Object localization data:
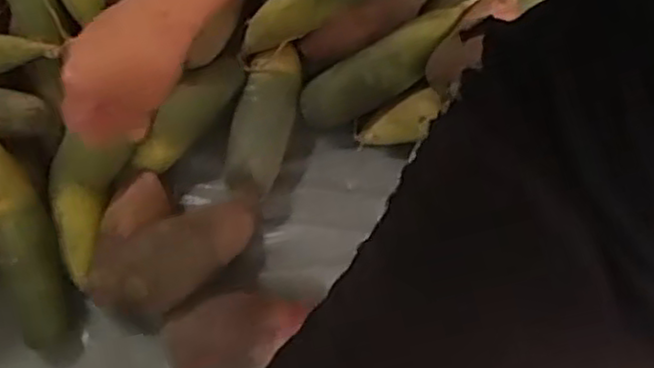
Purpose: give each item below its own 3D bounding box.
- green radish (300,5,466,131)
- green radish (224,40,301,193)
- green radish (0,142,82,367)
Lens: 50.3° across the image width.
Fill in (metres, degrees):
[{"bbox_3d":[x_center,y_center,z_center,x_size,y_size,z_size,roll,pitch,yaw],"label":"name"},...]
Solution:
[{"bbox_3d":[0.059,-0.115,0.719,0.182,0.051,0.060,-33,71,3],"label":"green radish"},{"bbox_3d":[-0.063,-0.067,0.710,0.056,0.046,0.153,14,85,7],"label":"green radish"},{"bbox_3d":[-0.291,0.051,0.667,0.055,0.053,0.224,-16,103,-4],"label":"green radish"}]

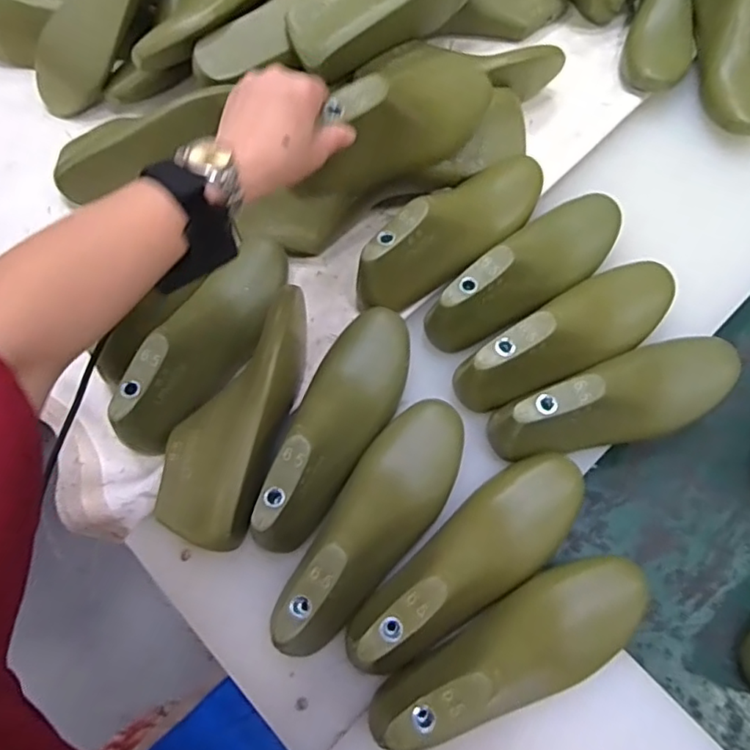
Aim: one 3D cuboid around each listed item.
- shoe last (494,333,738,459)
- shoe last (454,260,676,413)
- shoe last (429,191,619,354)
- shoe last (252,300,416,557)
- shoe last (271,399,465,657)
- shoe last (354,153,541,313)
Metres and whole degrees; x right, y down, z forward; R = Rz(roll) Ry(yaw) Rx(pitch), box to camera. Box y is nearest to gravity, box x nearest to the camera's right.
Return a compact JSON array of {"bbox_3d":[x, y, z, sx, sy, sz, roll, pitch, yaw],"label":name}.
[{"bbox_3d":[0.216,0.018,0.497,0.236,0.072,0.077,-21,69,-8],"label":"shoe last"},{"bbox_3d":[0.189,-0.044,0.527,0.246,0.080,0.073,-34,71,-13],"label":"shoe last"},{"bbox_3d":[0.151,-0.102,0.549,0.231,0.078,0.068,-39,72,-14],"label":"shoe last"},{"bbox_3d":[-0.030,0.038,0.492,0.074,0.070,0.240,22,69,10],"label":"shoe last"},{"bbox_3d":[0.001,0.117,0.474,0.077,0.085,0.237,32,59,13],"label":"shoe last"},{"bbox_3d":[0.077,-0.143,0.564,0.227,0.072,0.072,-43,73,-15],"label":"shoe last"}]

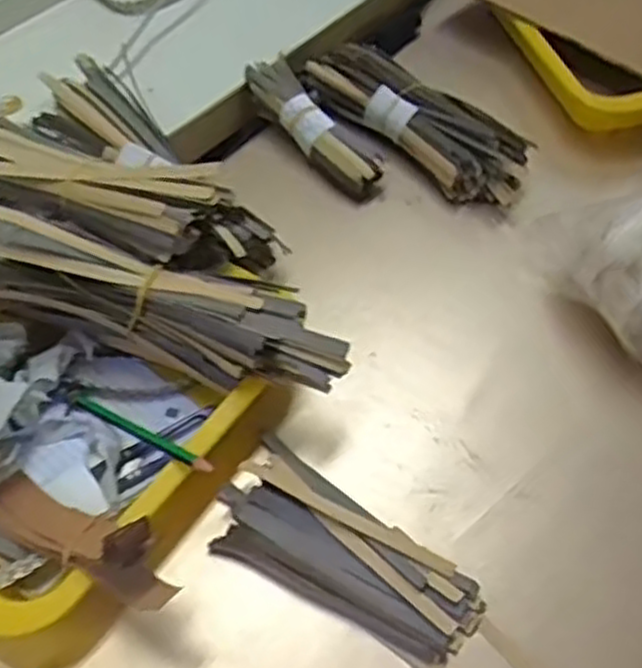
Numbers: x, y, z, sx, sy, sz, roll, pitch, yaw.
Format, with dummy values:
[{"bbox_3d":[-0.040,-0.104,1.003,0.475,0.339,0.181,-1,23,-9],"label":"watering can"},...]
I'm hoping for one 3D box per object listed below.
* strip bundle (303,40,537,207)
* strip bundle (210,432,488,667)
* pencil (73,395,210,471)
[{"bbox_3d":[0.081,-0.174,0.644,0.201,0.044,0.066,39,62,25],"label":"strip bundle"},{"bbox_3d":[0.017,0.125,0.441,0.163,0.013,0.068,33,59,17],"label":"strip bundle"},{"bbox_3d":[-0.107,0.056,0.461,0.123,0.009,0.008,20,53,35],"label":"pencil"}]

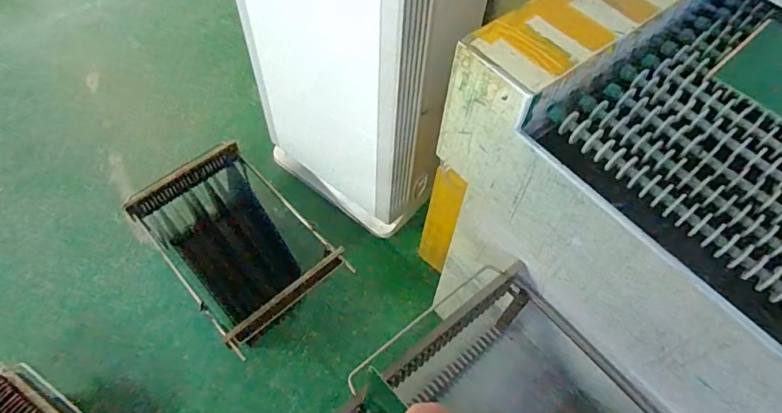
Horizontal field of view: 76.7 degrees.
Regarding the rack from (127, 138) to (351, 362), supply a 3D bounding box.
[{"bbox_3d":[-0.499,0.139,1.645,0.415,0.288,0.623,-37,66,-23],"label":"rack"}]

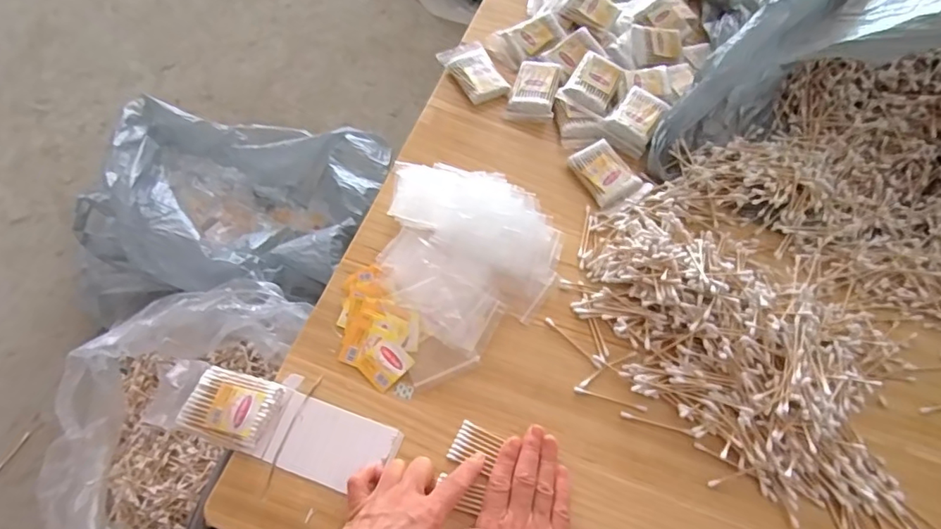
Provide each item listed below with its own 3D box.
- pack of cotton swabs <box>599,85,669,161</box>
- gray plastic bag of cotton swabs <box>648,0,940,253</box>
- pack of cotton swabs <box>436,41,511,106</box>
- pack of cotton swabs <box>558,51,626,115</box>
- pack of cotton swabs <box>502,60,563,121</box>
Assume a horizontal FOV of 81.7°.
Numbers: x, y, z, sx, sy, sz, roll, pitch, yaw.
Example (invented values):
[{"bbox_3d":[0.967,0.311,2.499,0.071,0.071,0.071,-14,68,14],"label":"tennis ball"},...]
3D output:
[{"bbox_3d":[0.199,-0.172,0.648,0.058,0.029,0.077,33,64,14],"label":"pack of cotton swabs"},{"bbox_3d":[0.474,-0.210,0.593,0.449,0.184,0.358,18,62,6],"label":"gray plastic bag of cotton swabs"},{"bbox_3d":[0.004,-0.242,0.677,0.059,0.019,0.095,-27,66,-17],"label":"pack of cotton swabs"},{"bbox_3d":[0.149,-0.222,0.658,0.059,0.016,0.081,25,62,10],"label":"pack of cotton swabs"},{"bbox_3d":[0.078,-0.215,0.662,0.057,0.014,0.085,9,73,15],"label":"pack of cotton swabs"}]

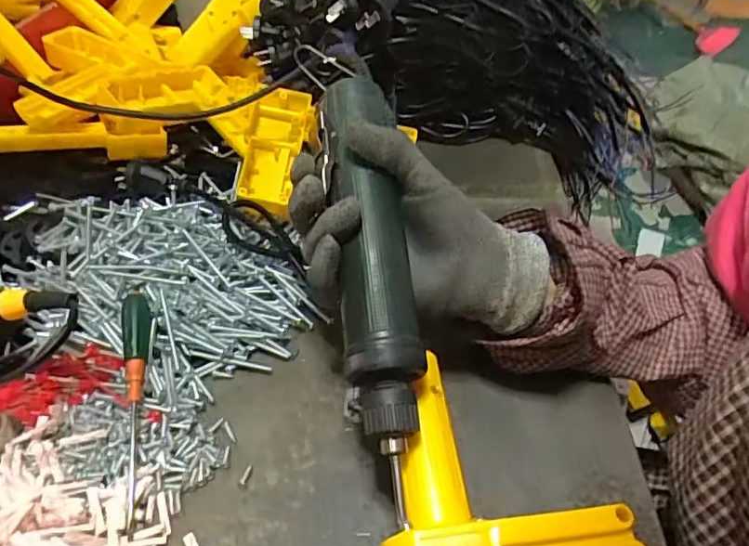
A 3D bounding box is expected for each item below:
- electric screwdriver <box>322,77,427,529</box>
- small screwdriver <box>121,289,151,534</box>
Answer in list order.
[{"bbox_3d":[-0.001,-0.002,0.298,0.040,0.036,0.238,-6,71,-6],"label":"electric screwdriver"},{"bbox_3d":[-0.146,0.072,0.332,0.017,0.017,0.154,-8,58,-9],"label":"small screwdriver"}]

# HOW TO COMPLETE THIS TASK
Copy out the entries exactly. No pictures.

# OUTPUT FOR THIS TASK
Purpose: give each item below its own 3D bounding box.
- green radish (300,5,466,131)
- green radish (224,40,301,193)
- green radish (0,142,82,367)
Lens: 50.3° across the image width.
Fill in (metres, degrees):
[{"bbox_3d":[x_center,y_center,z_center,x_size,y_size,z_size,roll,pitch,yaw],"label":"name"},...]
Solution:
[{"bbox_3d":[0.059,-0.115,0.719,0.182,0.051,0.060,-33,71,3],"label":"green radish"},{"bbox_3d":[-0.063,-0.067,0.710,0.056,0.046,0.153,14,85,7],"label":"green radish"},{"bbox_3d":[-0.291,0.051,0.667,0.055,0.053,0.224,-16,103,-4],"label":"green radish"}]

Aim: one 3D cuboid around each listed item.
- shoe last (494,333,738,459)
- shoe last (454,260,676,413)
- shoe last (429,191,619,354)
- shoe last (252,300,416,557)
- shoe last (271,399,465,657)
- shoe last (354,153,541,313)
Metres and whole degrees; x right, y down, z forward; R = Rz(roll) Ry(yaw) Rx(pitch), box to camera. Box y is nearest to gravity, box x nearest to the camera's right.
Return a compact JSON array of {"bbox_3d":[x, y, z, sx, sy, sz, roll, pitch, yaw],"label":name}.
[{"bbox_3d":[0.216,0.018,0.497,0.236,0.072,0.077,-21,69,-8],"label":"shoe last"},{"bbox_3d":[0.189,-0.044,0.527,0.246,0.080,0.073,-34,71,-13],"label":"shoe last"},{"bbox_3d":[0.151,-0.102,0.549,0.231,0.078,0.068,-39,72,-14],"label":"shoe last"},{"bbox_3d":[-0.030,0.038,0.492,0.074,0.070,0.240,22,69,10],"label":"shoe last"},{"bbox_3d":[0.001,0.117,0.474,0.077,0.085,0.237,32,59,13],"label":"shoe last"},{"bbox_3d":[0.077,-0.143,0.564,0.227,0.072,0.072,-43,73,-15],"label":"shoe last"}]

Numbers: x, y, z, sx, sy, sz, roll, pitch, yaw.
Format, with dummy values:
[{"bbox_3d":[-0.040,-0.104,1.003,0.475,0.339,0.181,-1,23,-9],"label":"watering can"},...]
I'm hoping for one 3D box per object listed below.
* strip bundle (303,40,537,207)
* strip bundle (210,432,488,667)
* pencil (73,395,210,471)
[{"bbox_3d":[0.081,-0.174,0.644,0.201,0.044,0.066,39,62,25],"label":"strip bundle"},{"bbox_3d":[0.017,0.125,0.441,0.163,0.013,0.068,33,59,17],"label":"strip bundle"},{"bbox_3d":[-0.107,0.056,0.461,0.123,0.009,0.008,20,53,35],"label":"pencil"}]

Horizontal field of view: 76.7 degrees.
Regarding the rack from (127, 138) to (351, 362), supply a 3D bounding box.
[{"bbox_3d":[-0.499,0.139,1.645,0.415,0.288,0.623,-37,66,-23],"label":"rack"}]

Provide each item listed below with its own 3D box.
- pack of cotton swabs <box>599,85,669,161</box>
- gray plastic bag of cotton swabs <box>648,0,940,253</box>
- pack of cotton swabs <box>436,41,511,106</box>
- pack of cotton swabs <box>558,51,626,115</box>
- pack of cotton swabs <box>502,60,563,121</box>
Assume a horizontal FOV of 81.7°.
Numbers: x, y, z, sx, sy, sz, roll, pitch, yaw.
Example (invented values):
[{"bbox_3d":[0.967,0.311,2.499,0.071,0.071,0.071,-14,68,14],"label":"tennis ball"},...]
3D output:
[{"bbox_3d":[0.199,-0.172,0.648,0.058,0.029,0.077,33,64,14],"label":"pack of cotton swabs"},{"bbox_3d":[0.474,-0.210,0.593,0.449,0.184,0.358,18,62,6],"label":"gray plastic bag of cotton swabs"},{"bbox_3d":[0.004,-0.242,0.677,0.059,0.019,0.095,-27,66,-17],"label":"pack of cotton swabs"},{"bbox_3d":[0.149,-0.222,0.658,0.059,0.016,0.081,25,62,10],"label":"pack of cotton swabs"},{"bbox_3d":[0.078,-0.215,0.662,0.057,0.014,0.085,9,73,15],"label":"pack of cotton swabs"}]

A 3D bounding box is expected for each item below:
- electric screwdriver <box>322,77,427,529</box>
- small screwdriver <box>121,289,151,534</box>
Answer in list order.
[{"bbox_3d":[-0.001,-0.002,0.298,0.040,0.036,0.238,-6,71,-6],"label":"electric screwdriver"},{"bbox_3d":[-0.146,0.072,0.332,0.017,0.017,0.154,-8,58,-9],"label":"small screwdriver"}]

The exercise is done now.